Le métier en bref
Organise et coordonne la mise en place de la qualité des produits et services ou leur mise en conformité réglementaire, sur l'ensemble des process et structures de l'entreprise industrielle. Réalise tous les activités liées à l'enregistrement et au maintien des autorisations de mise sur le marché (AMM) de médicament et à leur accès au marché dans le respect de la réglementation. Met en ½uvre la stratégie réglementaire en accompagnant le cycle de vie du produit sur toutes les étapes (R&D, essai clinique, enregistrement, publicité, validation des articles de conditionnement, gestion des déchets…). Assure le dépôt et le suivi des dossier auprès des autorités administratives compétentes.
Comment accéder à ce métier ?
Cet emploi est accessible après un BAC + 5 à BAC + 8 en ingénierie de la santé, sciences de la vie, biologie, chimie, un diplôme d'Etat de médecin, de pharmacien ou un diplôme de vétérinaire. Une formation complémentaire de niveau BAC + 5 est souhaitée en affaires règlementaires ou droit de la santé.
Salaire
Entre 2500 et 3200 €/mois net pour un débutant (0-2 ans).
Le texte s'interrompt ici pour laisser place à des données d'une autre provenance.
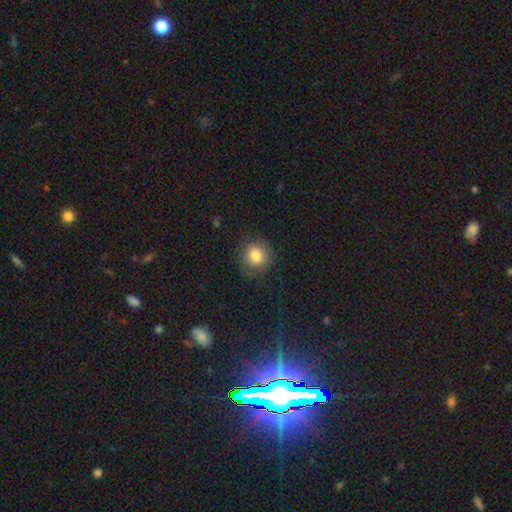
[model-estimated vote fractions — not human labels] A smooth galaxy with no disk features (82%) that is round (90%).

Vote fractions:
- Smooth or featured? smooth: 82% / star or artifact: 11% / featured or disk: 7%
- How rounded? round: 90% / in between: 10% / cigar-shaped: 1%
- Merging? none: 85% / minor disturbance: 10% / major disturbance: 4% / merger: 1%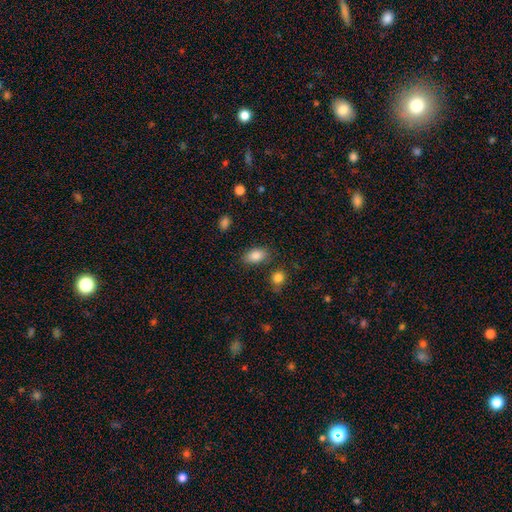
Smooth or featured? 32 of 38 (84%) said smooth. How rounded? 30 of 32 (94%) said in between. Merging? 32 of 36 (89%) said none.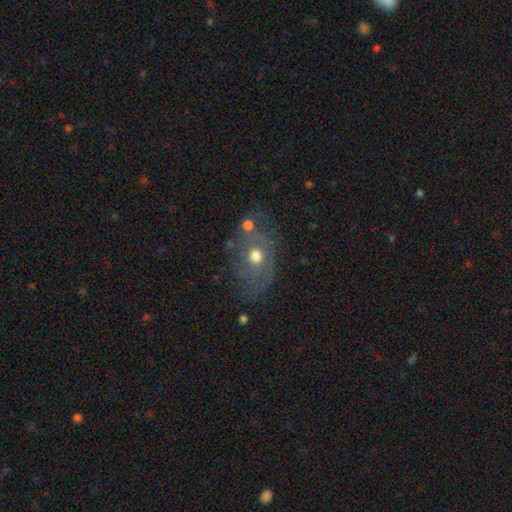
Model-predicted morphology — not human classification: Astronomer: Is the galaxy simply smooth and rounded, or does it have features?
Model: smooth — 47% (runner-up: featured or disk, 40%).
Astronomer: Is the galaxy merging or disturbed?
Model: none — 53%.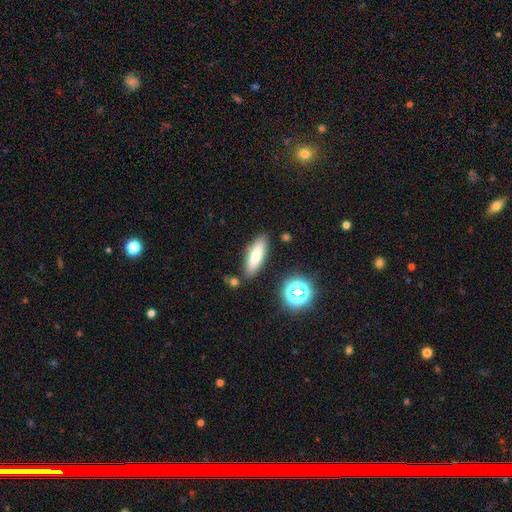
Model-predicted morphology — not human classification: A smooth galaxy with no disk features (73%) that is in between round and cigar-shaped (52%).

Vote fractions:
- Smooth or featured? smooth: 73% / featured or disk: 18% / star or artifact: 9%
- How rounded? in between: 52% / cigar-shaped: 46% / round: 2%
- Merging? none: 83% / minor disturbance: 10% / merger: 4% / major disturbance: 3%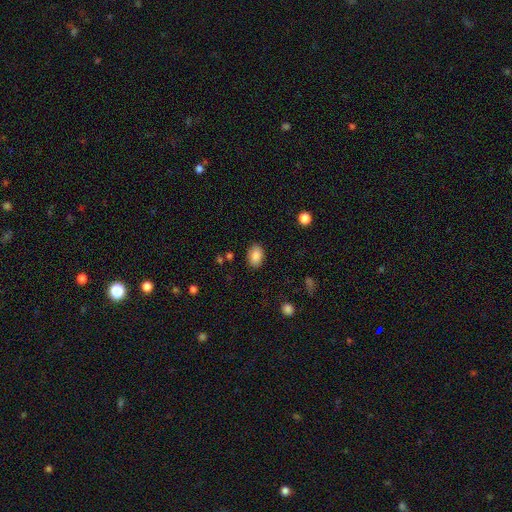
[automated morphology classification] smooth_or_featured: smooth (p=0.86) [alt: star or artifact p=0.08]
how_rounded: in between (p=0.83) [alt: round p=0.16]
merging: none (p=0.87) [alt: minor disturbance p=0.09]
Correspond à un niveau Bac+5/Bac+6 avec peu d'expérience, souvent sur un poste de junior ou assistant affaires réglementaires.
Salaire médian autour de 3500 à 4500 €/mois net après 3-5 ans d'expérience, en devenant autonome sur des dossiers complexes.
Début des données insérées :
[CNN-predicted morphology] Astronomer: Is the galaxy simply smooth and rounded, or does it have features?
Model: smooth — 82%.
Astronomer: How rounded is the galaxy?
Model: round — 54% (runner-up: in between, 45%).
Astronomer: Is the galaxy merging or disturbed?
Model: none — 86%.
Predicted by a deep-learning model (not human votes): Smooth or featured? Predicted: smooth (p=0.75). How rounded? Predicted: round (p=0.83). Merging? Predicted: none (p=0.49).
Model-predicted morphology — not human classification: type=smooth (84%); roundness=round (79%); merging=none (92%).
Avec 10 ans et plus, la rémunération peut atteindre 5000 à 7000 €/mois net voire plus, notamment pour des postes de Chef de projets, Responsable ou Expert international dans de grands groupes de l'industrie pharmaceutique.
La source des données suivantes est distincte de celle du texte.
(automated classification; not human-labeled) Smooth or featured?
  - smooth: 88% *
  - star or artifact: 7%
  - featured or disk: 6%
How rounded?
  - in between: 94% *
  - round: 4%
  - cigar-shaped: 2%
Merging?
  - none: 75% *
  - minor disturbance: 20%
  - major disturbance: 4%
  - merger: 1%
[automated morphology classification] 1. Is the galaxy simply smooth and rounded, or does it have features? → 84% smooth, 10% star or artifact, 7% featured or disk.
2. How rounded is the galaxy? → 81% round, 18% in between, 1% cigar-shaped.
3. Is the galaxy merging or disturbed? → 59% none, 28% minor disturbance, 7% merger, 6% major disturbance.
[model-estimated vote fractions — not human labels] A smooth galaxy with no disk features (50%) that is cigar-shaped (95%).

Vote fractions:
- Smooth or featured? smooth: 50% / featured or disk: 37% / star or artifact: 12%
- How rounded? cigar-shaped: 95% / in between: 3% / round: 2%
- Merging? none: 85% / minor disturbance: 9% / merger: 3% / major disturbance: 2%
Ce qui fait varier la rémunération
- Le secteur d'activité (pharmaceutique, dispositifs médicaux, cosmétique) impacte fortement le niveau de rémunération.
- La taille et le type d'entreprise (multinationale, PME, start-up) jouent un rôle important.
- La localisation géographique (Paris/Île-de-France offre souvent des salaires plus élevés).
- Le niveau d'expertise et de spécialisation dans un domaine réglementaire précis ou pour un type de produit.
- Les primes sur objectifs, l'intéressement ou la participation peuvent compléter le salaire fixe.
Formation & diplômes
Ce métier requiert un niveau d'études élevé, généralement un Bac+5 à Bac+8, dans des domaines scientifiques ou de la santé. Une spécialisation en affaires réglementaires est quasi indispensable pour acquérir les connaissances spécifiques aux cadres légaux des industries concernées.
- Master en Affaires Réglementaires, Droit de la Santé, Qualité dans les industries de santé.
- Diplôme d'ingénieur (Biologie, Biotechnologies, Chimie, Génie de la Santé) complété par une spécialisation en affaires réglementaires.
- Diplôme d'État de Docteur en Pharmacie, Médecine ou Vétérinaire, souvent avec un Master spécialisé.
Qualités requises
- Rigueur et précision : essentielle pour l'interprétation et l'application des réglementations complexes.
- Capacités d'analyse et de synthèse : pour décrypter les textes légaux et techniques et rédiger des dossiers clairs.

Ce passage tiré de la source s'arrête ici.